In the three years that he has been serving St. Therese, Father Ospina has been diligent in implementing all recent papal requests to aid everyone he can in their personal quests for faith. In fact, the young Hispanic priest, a native of Colombia, South America, now offers his parishioners a Latin Mass at 3:30 p.m. on the last Sunday of every month. The additional mass comes just in time for the holidays, and he hopes it will be yet another tool to encourage a broader spectrum of individuals in their daily lives.
While adding another Mass to the schedule around Christmas time may not seem like that big of a deal, the Latin Mass offered by Father Ospina is the first celebrated at St. Therese in more than 40 years and came as a direct request from Pope Benedict
|Staff photo by Joshua Curry |
Father Walter Ospina and St. Therese Catholic Church will celebrate Latin Mass on the last Sunday of each month.
In a letter addressed to the bishops and parishioners of the Catholic churches around the globe, Pope Benedict exercised his position of supreme authority over the church’s liturgy and implored, “Motu Proprio,”
meaning “on my own behalf,” that all Catholic clergy make the Latin Mass more accessible for all individuals.

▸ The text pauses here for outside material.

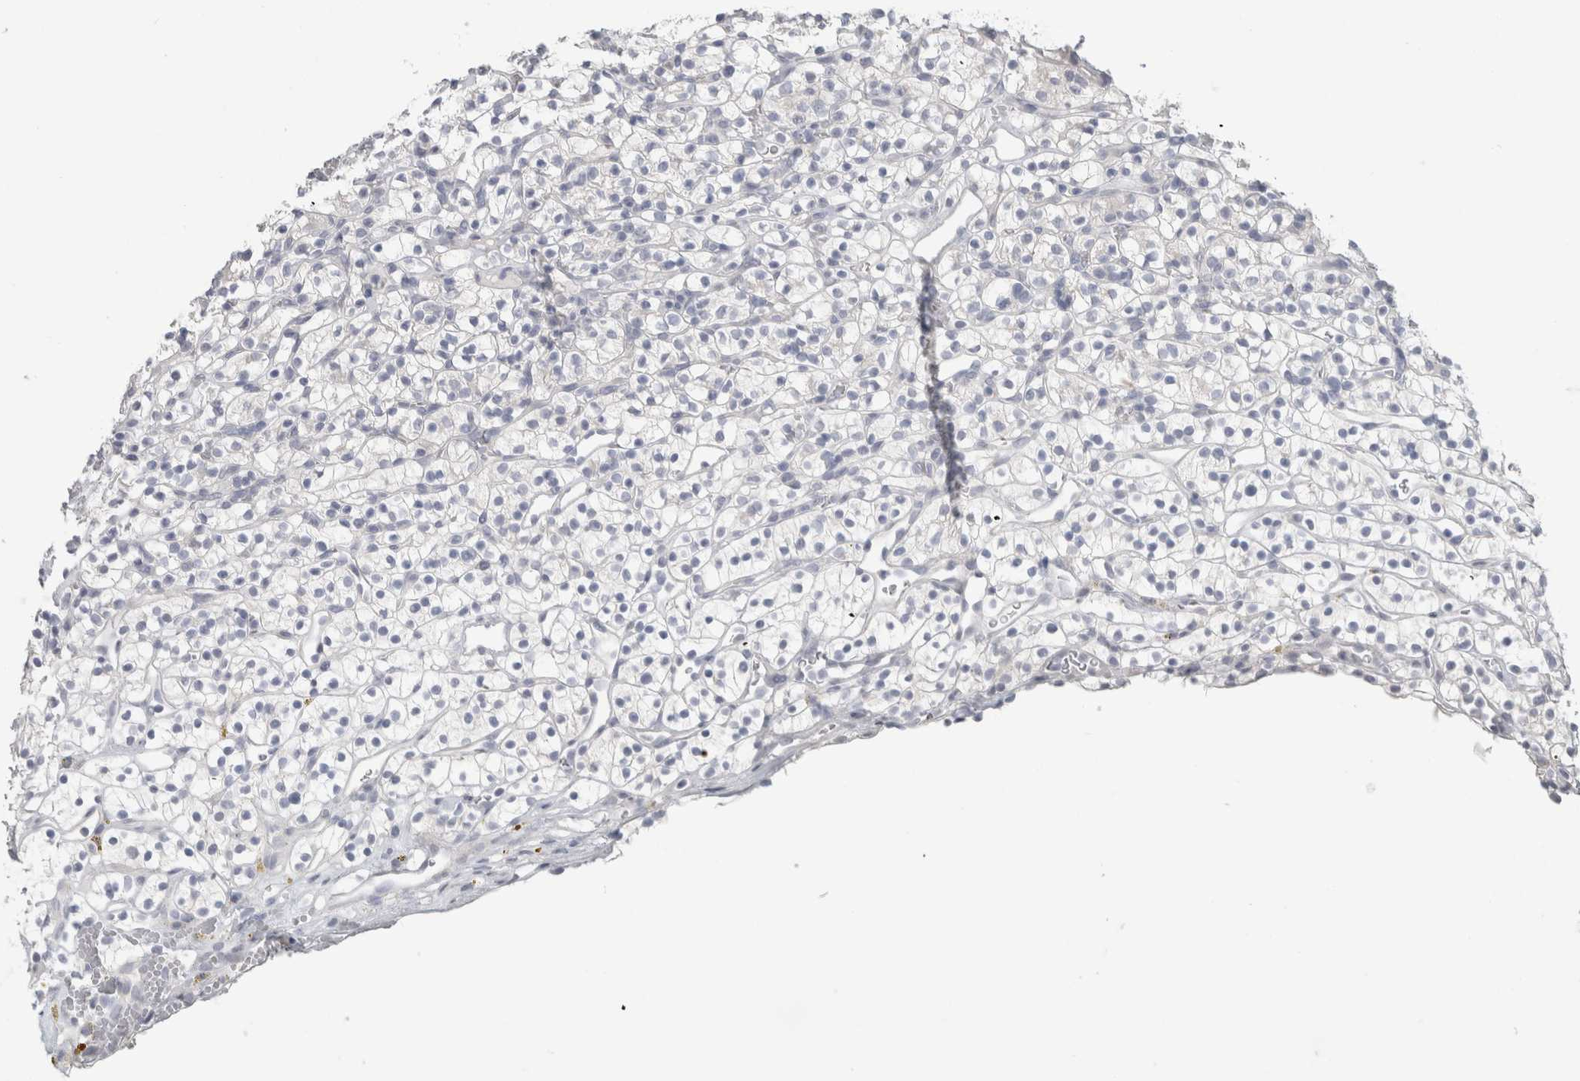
{"staining": {"intensity": "negative", "quantity": "none", "location": "none"}, "tissue": "renal cancer", "cell_type": "Tumor cells", "image_type": "cancer", "snomed": [{"axis": "morphology", "description": "Adenocarcinoma, NOS"}, {"axis": "topography", "description": "Kidney"}], "caption": "Immunohistochemistry (IHC) of human renal cancer (adenocarcinoma) demonstrates no positivity in tumor cells.", "gene": "SLC6A1", "patient": {"sex": "female", "age": 57}}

“I am excited to do this,” said Father Ospina. “I believe it will really aid in bringing a healing back within the church.”
When traced back to its origins, the Catholic Mass was celebrated in Latin, with lengthy, descriptive prayers uttered from the mouths of the faithful while
facing the altar. Even the priest faced the altar, with his back toward the congregation, as he was believed to be a sole messenger delivering a pre-ordained liturgy from God.
When the second Vatican Council began in 1962 under Pope John XXIII, the Catholic Church was in a state of upheaval much like the rest of the world. With communism looming and threats of a nuclear world war on the horizon, Father Ospina imagines the church needed to revisit some longstanding issues to regain the faith and attention of Catholics around the world. “It was at this time that the church was faced with issues that it had never been confronted with before,” began Father Ospina. “It was time to figure out how to make the faith more accessible and appealing to the modern individual in the midst of a confused but very passionate world.”